Screenplay by ERNEST LEHMAN

Alfred Hitchcock is 76 now, and the bemused, nightmarish thrillers he has concocted over the years have accomplished more than the director ever intended, perhaps even imagined. Hitchcock will admit to no loftier ambition than entertainment. Nonetheless, his best movies—The Wrong Man, Strangers on a Train, Vertigo, Psycho, The Birds—reach into deep pockets of psychic guilt, creating not only a pleasant, fleeting rush of terror in an audience but also a lingering, fixed anxiety. He is a technical master. But the tense economy of his best scenes, the closely calibrated dynamics of his editing, have also shaped the way people look at films and the way they make them.

Out of respect for Hitchcock’s stature, and his years, Family Plot should be considered as fleetingly as possible. It is a comedy thriller gone awry, vulgar, lifeless and maladroit. The script is by Ernest Lehman, who wrote the witty screenplay for Hitchcock’s sumptuous self-parody, North by Northwest. Here the writing is less like satire than putdown. At one point, Bruce Dern, who plays a scuffling actor/cab driver named Lumley, grouses to his girl friend, a self-proclaimed medium: “You’ve really got me by the crystal balls.”

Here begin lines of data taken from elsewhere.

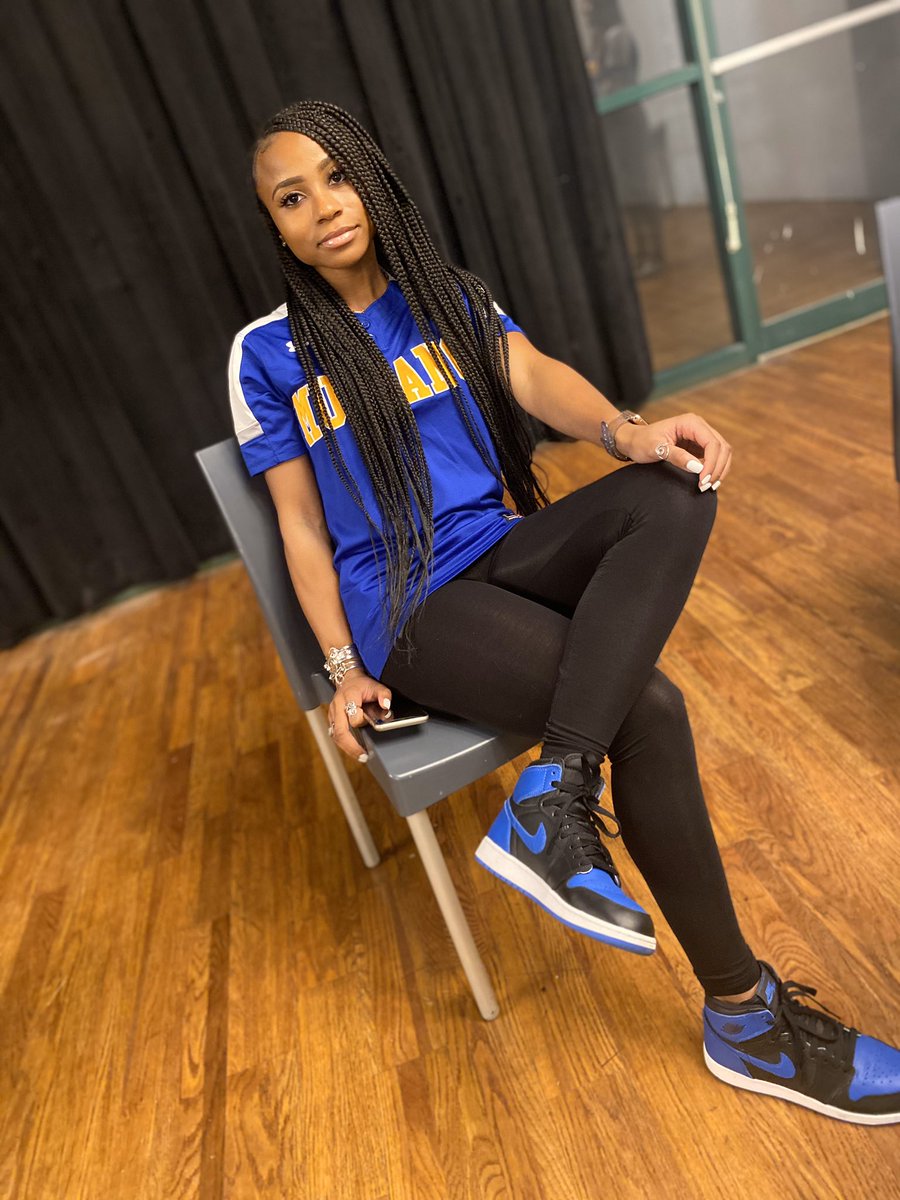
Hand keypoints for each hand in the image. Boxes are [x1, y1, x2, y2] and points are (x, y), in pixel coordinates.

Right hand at [327, 668, 391, 761]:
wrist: (347, 680)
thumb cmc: (361, 685)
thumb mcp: (376, 685)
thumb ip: (384, 694)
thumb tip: (386, 705)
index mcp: (348, 696)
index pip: (352, 715)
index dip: (360, 722)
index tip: (370, 724)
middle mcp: (337, 706)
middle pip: (340, 731)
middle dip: (351, 746)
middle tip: (362, 755)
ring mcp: (332, 714)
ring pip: (335, 735)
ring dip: (347, 748)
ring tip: (359, 756)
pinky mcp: (331, 720)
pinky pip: (335, 735)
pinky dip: (344, 744)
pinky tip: (353, 750)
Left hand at [616, 413, 731, 490]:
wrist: (633, 440)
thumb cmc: (641, 442)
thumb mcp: (656, 449)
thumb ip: (677, 457)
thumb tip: (697, 468)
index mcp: (691, 422)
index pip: (712, 443)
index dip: (711, 463)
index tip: (702, 480)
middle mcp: (699, 426)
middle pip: (722, 447)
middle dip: (717, 468)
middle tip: (705, 486)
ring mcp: (701, 436)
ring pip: (722, 452)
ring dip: (719, 470)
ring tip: (708, 486)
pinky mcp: (699, 446)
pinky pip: (715, 457)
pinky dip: (714, 469)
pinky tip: (707, 481)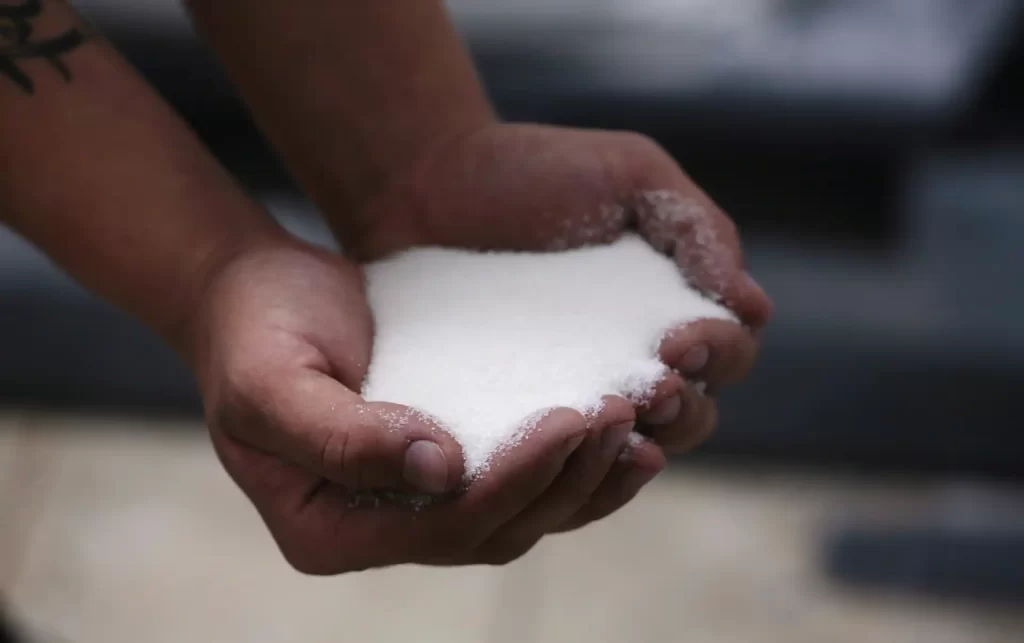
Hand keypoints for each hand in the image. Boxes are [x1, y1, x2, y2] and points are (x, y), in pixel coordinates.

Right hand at [188, 238, 653, 571]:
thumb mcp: (273, 380)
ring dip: (582, 482)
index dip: (513, 481)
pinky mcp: (446, 466)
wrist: (254, 296)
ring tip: (638, 432)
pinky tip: (618, 432)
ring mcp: (414, 504)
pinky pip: (519, 480)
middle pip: (493, 531)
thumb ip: (342, 436)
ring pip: (519, 517)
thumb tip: (441, 470)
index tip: (569, 418)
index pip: (442, 527)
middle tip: (620, 416)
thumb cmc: (253, 332)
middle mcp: (377, 531)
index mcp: (329, 530)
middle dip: (564, 481)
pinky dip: (570, 465)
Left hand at [349, 122, 772, 529]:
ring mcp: (574, 395)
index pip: (729, 354)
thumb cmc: (535, 172)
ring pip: (633, 448)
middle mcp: (632, 362)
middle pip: (694, 416)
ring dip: (641, 440)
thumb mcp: (630, 175)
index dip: (719, 353)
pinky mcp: (514, 416)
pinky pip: (554, 458)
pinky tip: (564, 449)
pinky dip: (571, 463)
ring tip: (619, 415)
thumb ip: (696, 228)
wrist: (428, 183)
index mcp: (673, 311)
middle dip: (685, 406)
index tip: (680, 337)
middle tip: (656, 387)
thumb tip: (753, 306)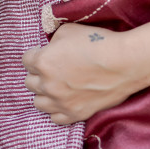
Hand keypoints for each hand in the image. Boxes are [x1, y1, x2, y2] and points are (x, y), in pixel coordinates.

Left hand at [22, 22, 144, 124]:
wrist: (124, 62)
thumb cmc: (98, 41)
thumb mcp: (69, 30)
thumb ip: (53, 41)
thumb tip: (50, 48)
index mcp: (43, 61)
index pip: (25, 60)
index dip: (36, 54)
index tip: (46, 53)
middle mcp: (47, 84)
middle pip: (29, 82)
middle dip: (38, 74)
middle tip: (53, 68)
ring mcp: (60, 102)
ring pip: (38, 102)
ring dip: (45, 93)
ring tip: (57, 86)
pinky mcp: (74, 114)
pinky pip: (54, 118)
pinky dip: (57, 109)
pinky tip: (65, 100)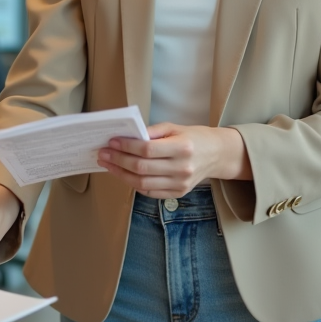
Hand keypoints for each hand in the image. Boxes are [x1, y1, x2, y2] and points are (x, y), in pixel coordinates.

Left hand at [97, 123, 249, 198]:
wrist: (216, 154)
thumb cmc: (193, 137)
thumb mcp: (174, 128)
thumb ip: (151, 132)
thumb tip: (126, 136)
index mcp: (182, 147)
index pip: (147, 149)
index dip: (127, 146)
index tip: (112, 142)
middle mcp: (182, 168)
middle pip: (142, 168)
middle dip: (119, 160)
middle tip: (103, 153)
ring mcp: (180, 183)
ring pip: (143, 183)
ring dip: (121, 174)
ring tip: (108, 164)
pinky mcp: (178, 193)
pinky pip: (150, 192)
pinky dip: (134, 184)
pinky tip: (123, 174)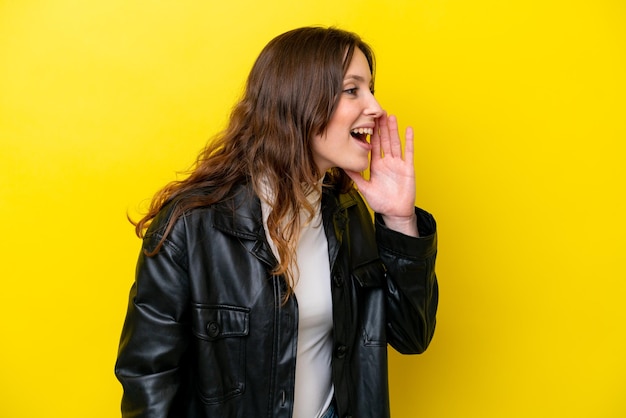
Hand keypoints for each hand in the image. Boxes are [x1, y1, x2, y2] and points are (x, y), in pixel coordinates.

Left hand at [345, 113, 418, 236]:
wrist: (395, 213)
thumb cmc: (381, 202)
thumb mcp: (364, 188)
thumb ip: (355, 177)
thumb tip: (342, 167)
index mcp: (376, 165)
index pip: (373, 146)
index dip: (370, 134)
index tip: (367, 121)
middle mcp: (387, 162)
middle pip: (384, 140)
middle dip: (381, 127)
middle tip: (378, 111)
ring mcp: (398, 164)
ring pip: (395, 143)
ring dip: (393, 130)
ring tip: (390, 116)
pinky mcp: (408, 168)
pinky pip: (408, 152)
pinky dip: (409, 141)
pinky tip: (408, 129)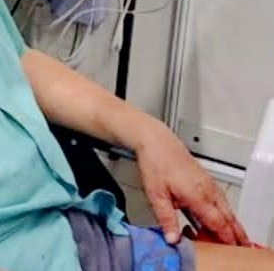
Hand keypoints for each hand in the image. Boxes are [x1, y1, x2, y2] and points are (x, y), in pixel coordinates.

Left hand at [134, 119, 249, 245]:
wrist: (156, 140)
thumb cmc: (156, 162)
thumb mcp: (156, 194)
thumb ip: (166, 218)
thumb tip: (172, 239)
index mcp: (197, 194)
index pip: (219, 223)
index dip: (225, 239)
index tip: (229, 250)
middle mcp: (207, 189)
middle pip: (228, 217)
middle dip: (234, 234)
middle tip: (234, 247)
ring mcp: (209, 184)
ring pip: (227, 209)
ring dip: (230, 224)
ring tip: (230, 239)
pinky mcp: (207, 181)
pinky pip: (221, 201)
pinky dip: (225, 214)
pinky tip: (219, 221)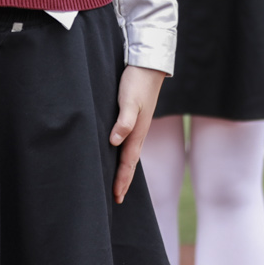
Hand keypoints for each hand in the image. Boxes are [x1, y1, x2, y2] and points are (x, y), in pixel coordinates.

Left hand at [110, 65, 165, 202]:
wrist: (148, 65)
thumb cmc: (137, 82)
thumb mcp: (128, 101)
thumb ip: (123, 121)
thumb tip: (115, 142)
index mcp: (137, 132)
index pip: (127, 162)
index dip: (121, 180)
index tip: (117, 197)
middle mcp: (138, 132)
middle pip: (130, 162)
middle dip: (124, 180)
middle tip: (117, 198)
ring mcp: (138, 125)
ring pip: (130, 153)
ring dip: (124, 169)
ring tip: (119, 182)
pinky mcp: (135, 117)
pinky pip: (129, 142)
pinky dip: (124, 154)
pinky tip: (120, 153)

There is, at least, the core of a good Hitchcock concept buried in the film. Two couples, one a little shady, the other downright criminal, pursue each other for purposes that are mutually misunderstood and increasingly scary. Lumley and his girl Blanche (Barbara Harris) divine a way to get rich through one of her clients, wealthy matron Julia Rainbird (Cathleen Nesbitt). Miss Rainbird wants to find her dead sister’s illegitimate child, who was turned out of the family years before, and make restitution. If Blanche can use her spiritual powers to track down the heir, there is a pretty piece of change in it for her As Blanche and Lumley pursue the loot they discover that the Rainbird heir is a prosperous young jeweler named Adamson (William Devane), who combines his passion for gems with a taste for kidnaping. Ransom for his victims is demanded—and delivered—in the form of precious stones. The profit margin is high, and Adamson’s personal life flourishes too: criminality sharpens his carnal appetites, which are centered mostly around Fran (Karen Black), his partner in bed and crime.

Hitchcock connects the lines of this rather unwieldy parallelogram with cursory concern for symmetry and suspense. As Blanche and Lumley draw closer to Adamson and Fran, the latter two assume they are being followed for purposes of blackmail, and plot accordingly. This leads to two scenes of automotive terror—Blanche and Lumley trapped in a car hurtling out of control on a winding mountain road, then trying to outrun a pursuing sedan on foot—that are among the clumsiest sequences Hitchcock has ever put together.

Family Plot may be the only Hitchcock film about which it is fair to reveal the ending. At the fadeout one of the four principals turns and winks conspiratorially into the camera, a piece of business that is a certain sign of directorial desperation. In any case Hitchcock has announced that he will “definitely ” make another movie. That is welcome news in every way.